La portée contradictoire du contrôle du Conseil constitutionnel
Le contentieux des amendements laisse l’observateur perplexe dans son appréciation de la portée du contrôle du Conseil constitutionnel. Cette étude atteste des contradictions que peut ressentir l’analyste de la jurisprudence du Conseil, en souhaitant qu’elles ne soient pas entièrement imputables à l’analyste lui-même... On peut estimer le contrôle du Conseil à la fois insuffisant et trop poussé. Ce paradoxe n’épargne pas la récente décision sur la loi pour l’égalité des chances.
On pourrait opposer au Conseil la trop grande souplesse de son contrôle. Il fait dans sa décision sur le CPE une appréciation très lâche de la relation entre l’amendement et le projet de loi.

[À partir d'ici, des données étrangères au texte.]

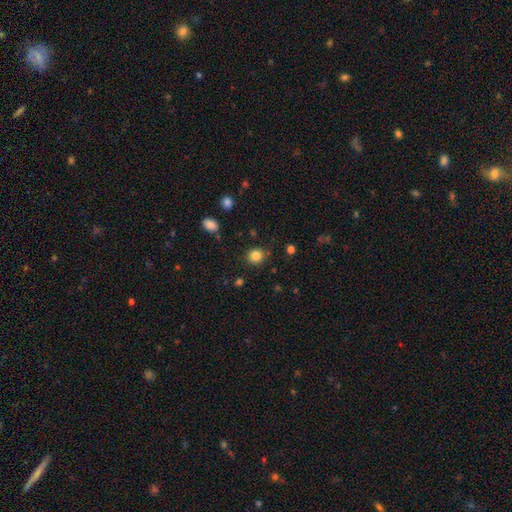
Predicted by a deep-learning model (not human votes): A smooth galaxy with no disk features (84%) that is round (86%).

Vote fractions:
- Smooth or featured? smooth: 84% / star or artifact: 12% / featured or disk: 4%
- How rounded? round: 86% / in between: 13% / cigar-shaped: 1%
- Merging? none: 86% / minor disturbance: 9% / major disturbance: 3% / merger: 2%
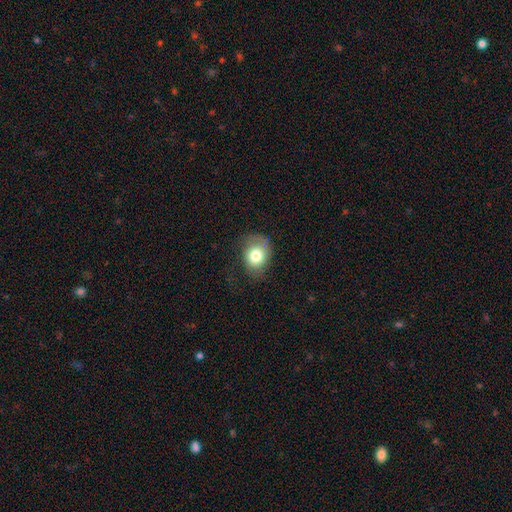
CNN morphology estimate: Smooth or featured? Predicted: smooth (p=0.75). How rounded? Predicted: round (p=0.52). Merging? Predicted: none (p=0.60).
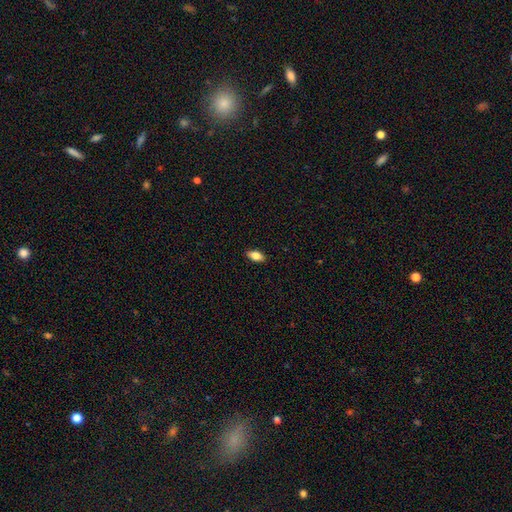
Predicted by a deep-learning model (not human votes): smooth-or-featured: smooth: 85% | featured or disk: 8% | star or artifact: 7%
  how-rounded: in between: 89% | cigar-shaped: 7% | round: 4%
  merging: none: 89% | minor disturbance: 9% | major disturbance: 2% | merger: 1%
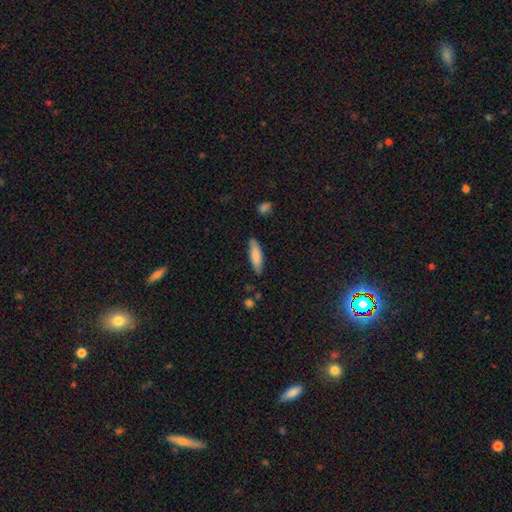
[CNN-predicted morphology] Smooth or featured? Predicted: smooth (p=0.83). How rounded? Predicted: cigar-shaped (p=0.60). Merging? Predicted: none (p=0.82).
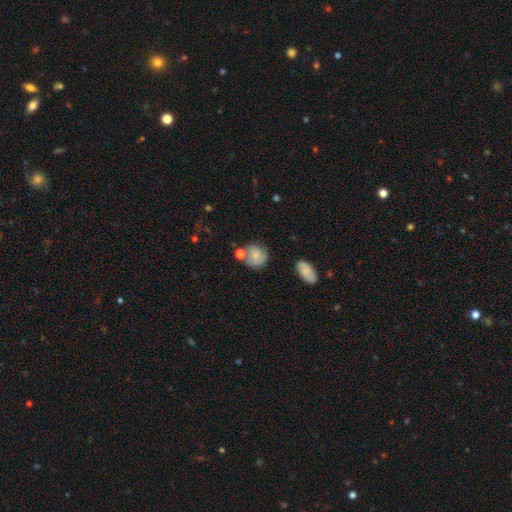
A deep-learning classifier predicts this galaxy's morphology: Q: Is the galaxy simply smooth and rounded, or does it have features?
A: smooth — 70%.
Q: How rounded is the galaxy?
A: round — 79%.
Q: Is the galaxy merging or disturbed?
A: none — 59%.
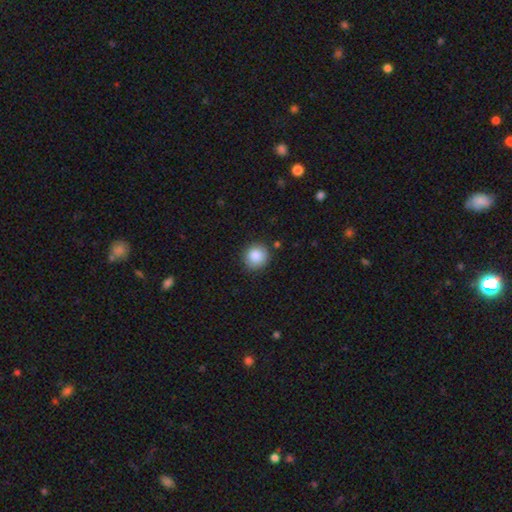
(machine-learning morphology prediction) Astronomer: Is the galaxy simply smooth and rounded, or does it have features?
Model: smooth — 87%.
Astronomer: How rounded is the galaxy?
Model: round — 92%.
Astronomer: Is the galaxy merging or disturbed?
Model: none — 87%.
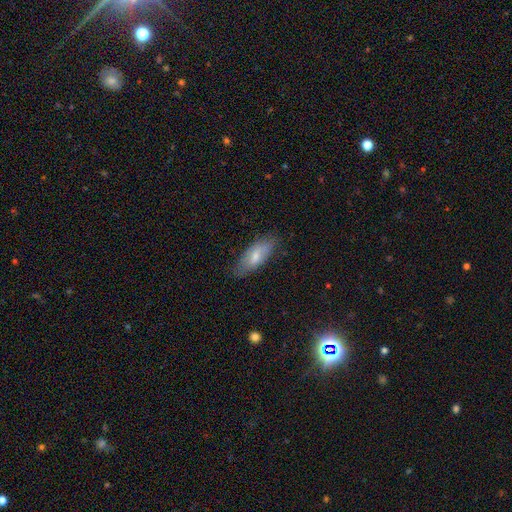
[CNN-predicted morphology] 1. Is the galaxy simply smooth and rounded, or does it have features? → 68% smooth, 26% featured or disk, 6% star or artifact.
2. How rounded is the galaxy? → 74% in between, 24% cigar-shaped, 2% round.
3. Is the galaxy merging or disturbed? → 78% none, 17% minor disturbance, 4% major disturbance, 1% merger.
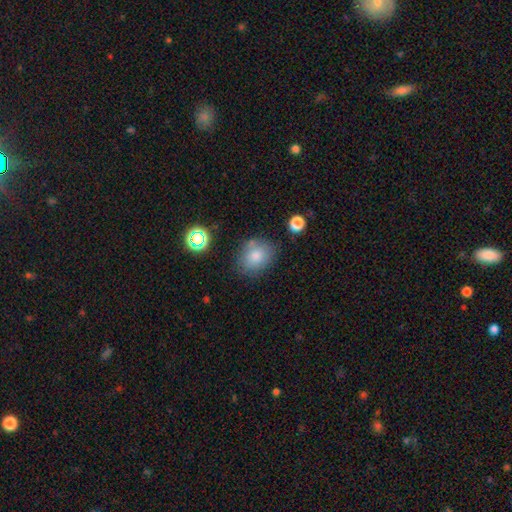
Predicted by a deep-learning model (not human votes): A smooth galaxy with no disk features (79%) that is in between round and cigar-shaped (50%). Merging: none (69%).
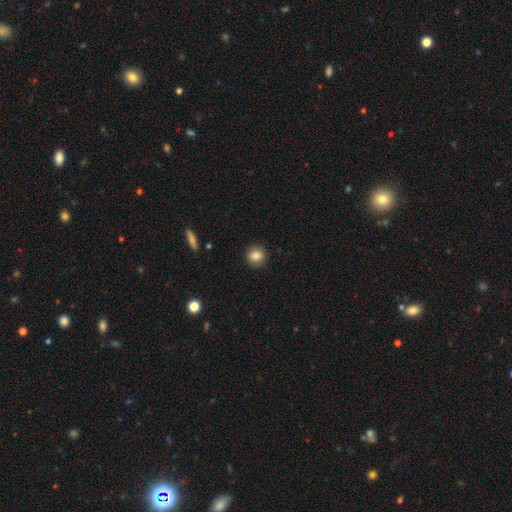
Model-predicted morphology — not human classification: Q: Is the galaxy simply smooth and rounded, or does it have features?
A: smooth — 84%.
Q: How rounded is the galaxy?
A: round — 90%.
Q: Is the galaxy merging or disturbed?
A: none — 91%.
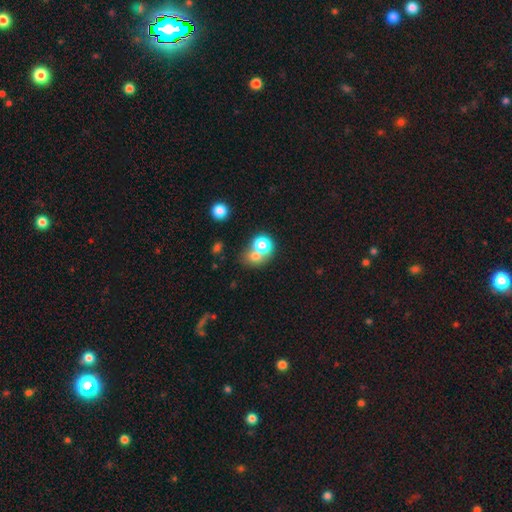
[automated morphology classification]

En retenant que « cet amendement n’était pas dépourvu de tout lien » avec le projet de loi, le Conseil a infléchi sa jurisprudence de manière doublement insatisfaisante. Tout d’abord parce que cette rédaction laisse au Gouvernement une trop grande marge de manœuvre dans l’introduction d’amendements. Cette tiède formulation revient à enterrer l’exigence d’un lien effectif entre amendement et projet de loi. Ensuite parce que le Conseil abandonne ainsi son argumentation fondée sur la distinction entre les articles 39 et 44 de la Constitution, c’est-à-dire entre l’initiative législative et le droit d’amendement qui, avec le recul, s’avère être la plus pertinente. L’utilisation de cette jurisprudence aurait sans doute amené le Conseil à sanctionner le CPE, au lieu de trancher en faveur du Gouvernement. En refusant de sanctionner « l’amendement CPE », le Conseil constitutionnel a admis qu’il pouvait constitutionnellement surgir après le dépôt du projet de loi sur le bureau de l’Assemblée nationale, sans passer devant le Conseil d’État 44 . Le Conseil d’État n’émettant qu’un avis, on pourrait se demander pourquoi le Gouvernement a introduit le CPE sous forme d’amendement, une procédure classique ne l’ayant pas désavantagé. Ni l’avis du Conseil d’État, ni la délibération du Conseil des ministres, ni le passage devant une commission législative, ni l’inscription à l’ordre du jour n’auraient été problématiques. On saisit néanmoins l’exceptionnelle opportunité que constitue pour l’exécutif la possibilité d’intégrer le CPE, dont il appréhendait l’impopularité, dans un projet de loi déjà en débat, et dont la longueur pouvait idéalement servir de cache. La présente décision du Conseil n’est donc pas de nature à décourager les futurs gouvernements de glisser dans un projet préexistant des amendements pouvant constituer un projet de loi à part entière.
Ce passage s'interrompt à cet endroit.